The answer clearly depends on context, common sense, and the consequences of being wrong. If you are in an auto accident in broad daylight in a busy intersection where the other car made an illegal left turn and slammed into your car, it would seem best to adopt Hanlon’s Razor and assume negligence or stupidity rather than malice and be kind to the other driver.
But if you are waiting at a red light at 2 am and the car in front of you backs into your car without warning, the simplest explanation is that this individual has malign intent. It is possible that they shifted into reverse by accident, but that is not the likely explanation, and the consequences of being wrong are high. It would be best to not get out of your car and instead drive away to a safe location where you can summon help.
The fact is that building a latticework of mental models that you know well enough to draw upon takes years of hard work and continual effort. Charlie Munger’s quest for worldly wisdom has taken decades and, at age 96, he hasn’t stopped learning yet. It is unrealistic to think that one can pick up a book like The Great Mental Models or Poor Charlie’s Almanack and suddenly emerge worldly and wise. But while you may not become as wise as Munger or Parrish overnight, reading books like this are required to have a chance to improve over time.

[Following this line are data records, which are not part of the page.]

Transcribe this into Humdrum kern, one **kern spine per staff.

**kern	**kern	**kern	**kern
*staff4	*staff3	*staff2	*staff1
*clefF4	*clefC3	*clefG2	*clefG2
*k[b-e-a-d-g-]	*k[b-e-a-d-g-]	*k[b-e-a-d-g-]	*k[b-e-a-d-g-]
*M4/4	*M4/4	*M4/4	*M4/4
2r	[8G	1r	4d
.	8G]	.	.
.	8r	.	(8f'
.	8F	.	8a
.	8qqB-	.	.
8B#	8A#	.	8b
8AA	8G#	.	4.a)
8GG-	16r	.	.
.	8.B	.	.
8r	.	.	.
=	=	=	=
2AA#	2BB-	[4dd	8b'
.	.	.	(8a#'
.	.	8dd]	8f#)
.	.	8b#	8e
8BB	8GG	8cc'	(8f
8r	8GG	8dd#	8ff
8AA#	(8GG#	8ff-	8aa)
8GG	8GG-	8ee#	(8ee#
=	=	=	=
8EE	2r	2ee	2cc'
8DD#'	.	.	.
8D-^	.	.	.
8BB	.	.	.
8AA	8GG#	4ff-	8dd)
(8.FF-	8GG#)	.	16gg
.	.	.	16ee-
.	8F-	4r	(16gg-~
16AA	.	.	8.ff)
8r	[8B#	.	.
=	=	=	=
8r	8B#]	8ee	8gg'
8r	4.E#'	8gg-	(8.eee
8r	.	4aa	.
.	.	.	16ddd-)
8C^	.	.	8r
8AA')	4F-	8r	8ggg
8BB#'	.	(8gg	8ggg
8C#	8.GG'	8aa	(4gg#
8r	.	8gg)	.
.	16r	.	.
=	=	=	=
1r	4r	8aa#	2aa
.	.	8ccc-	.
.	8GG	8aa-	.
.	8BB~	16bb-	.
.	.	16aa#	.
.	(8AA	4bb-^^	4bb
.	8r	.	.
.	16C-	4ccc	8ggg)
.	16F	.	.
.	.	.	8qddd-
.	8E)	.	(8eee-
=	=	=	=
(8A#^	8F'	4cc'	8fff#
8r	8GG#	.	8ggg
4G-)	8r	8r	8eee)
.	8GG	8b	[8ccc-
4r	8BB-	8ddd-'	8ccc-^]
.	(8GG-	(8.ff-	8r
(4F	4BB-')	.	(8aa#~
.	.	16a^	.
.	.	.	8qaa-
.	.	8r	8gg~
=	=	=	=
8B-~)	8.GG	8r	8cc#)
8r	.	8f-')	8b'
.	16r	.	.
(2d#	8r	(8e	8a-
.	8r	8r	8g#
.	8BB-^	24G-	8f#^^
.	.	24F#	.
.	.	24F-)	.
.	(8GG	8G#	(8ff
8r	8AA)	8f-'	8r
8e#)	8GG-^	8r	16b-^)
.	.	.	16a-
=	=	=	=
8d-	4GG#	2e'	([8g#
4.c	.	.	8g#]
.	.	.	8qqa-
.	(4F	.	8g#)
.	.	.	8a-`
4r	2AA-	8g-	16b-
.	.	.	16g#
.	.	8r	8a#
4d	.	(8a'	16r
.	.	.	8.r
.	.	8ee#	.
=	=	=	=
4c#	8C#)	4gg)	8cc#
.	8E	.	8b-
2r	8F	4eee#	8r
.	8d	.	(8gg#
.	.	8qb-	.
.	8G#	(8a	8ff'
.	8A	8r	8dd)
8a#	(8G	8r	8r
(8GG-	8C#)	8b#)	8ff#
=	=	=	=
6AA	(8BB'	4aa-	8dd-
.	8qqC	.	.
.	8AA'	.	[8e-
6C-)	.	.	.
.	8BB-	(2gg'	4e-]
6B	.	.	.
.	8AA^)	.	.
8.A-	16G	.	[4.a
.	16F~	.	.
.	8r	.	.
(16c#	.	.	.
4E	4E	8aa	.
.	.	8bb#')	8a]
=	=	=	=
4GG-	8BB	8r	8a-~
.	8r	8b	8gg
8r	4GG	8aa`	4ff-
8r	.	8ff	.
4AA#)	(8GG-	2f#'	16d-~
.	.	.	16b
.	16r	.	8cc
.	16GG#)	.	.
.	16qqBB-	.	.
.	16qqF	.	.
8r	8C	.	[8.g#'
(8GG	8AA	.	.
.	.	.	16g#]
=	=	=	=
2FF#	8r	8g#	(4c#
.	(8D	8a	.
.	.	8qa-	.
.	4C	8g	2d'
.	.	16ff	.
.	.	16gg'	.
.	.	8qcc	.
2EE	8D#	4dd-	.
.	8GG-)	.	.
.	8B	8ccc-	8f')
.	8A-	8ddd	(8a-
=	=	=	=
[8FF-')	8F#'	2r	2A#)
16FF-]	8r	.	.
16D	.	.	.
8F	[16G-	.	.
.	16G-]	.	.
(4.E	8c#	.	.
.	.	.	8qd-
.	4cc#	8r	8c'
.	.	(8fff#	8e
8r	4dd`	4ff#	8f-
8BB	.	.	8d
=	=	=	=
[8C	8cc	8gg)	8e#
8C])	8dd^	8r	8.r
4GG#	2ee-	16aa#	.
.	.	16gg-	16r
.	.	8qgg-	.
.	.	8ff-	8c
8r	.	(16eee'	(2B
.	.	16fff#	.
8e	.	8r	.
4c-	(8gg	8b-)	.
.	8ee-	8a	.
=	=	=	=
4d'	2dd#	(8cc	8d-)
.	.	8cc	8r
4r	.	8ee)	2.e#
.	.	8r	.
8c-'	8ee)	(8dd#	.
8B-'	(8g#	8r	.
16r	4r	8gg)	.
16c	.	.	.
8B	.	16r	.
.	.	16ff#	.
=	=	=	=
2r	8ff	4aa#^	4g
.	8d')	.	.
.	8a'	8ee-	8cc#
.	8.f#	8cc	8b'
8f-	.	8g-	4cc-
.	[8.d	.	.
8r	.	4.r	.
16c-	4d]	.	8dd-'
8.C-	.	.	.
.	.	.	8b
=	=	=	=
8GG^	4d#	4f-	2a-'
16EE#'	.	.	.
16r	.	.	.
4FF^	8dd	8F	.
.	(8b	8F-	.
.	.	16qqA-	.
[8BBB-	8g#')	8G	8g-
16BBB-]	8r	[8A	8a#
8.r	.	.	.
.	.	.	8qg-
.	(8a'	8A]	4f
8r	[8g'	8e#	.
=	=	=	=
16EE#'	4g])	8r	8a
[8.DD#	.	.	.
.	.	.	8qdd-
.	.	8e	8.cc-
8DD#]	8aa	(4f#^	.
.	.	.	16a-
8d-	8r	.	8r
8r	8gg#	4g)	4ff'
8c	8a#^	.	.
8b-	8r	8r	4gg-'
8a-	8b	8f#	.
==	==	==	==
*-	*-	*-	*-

The good news is that the process of learning mental models is not boring, when approached with the right mindset, and can actually be a great deal of fun when approached as a series of puzzles to solve. Knowledge compounds over long periods of time and the progress is not linear. Sometimes the combination of multiple mental models leads to breakthroughs or insights that result in “aha!” moments. You cannot predict when or if such moments will come, but you can add some positive optionality to your life by being prepared.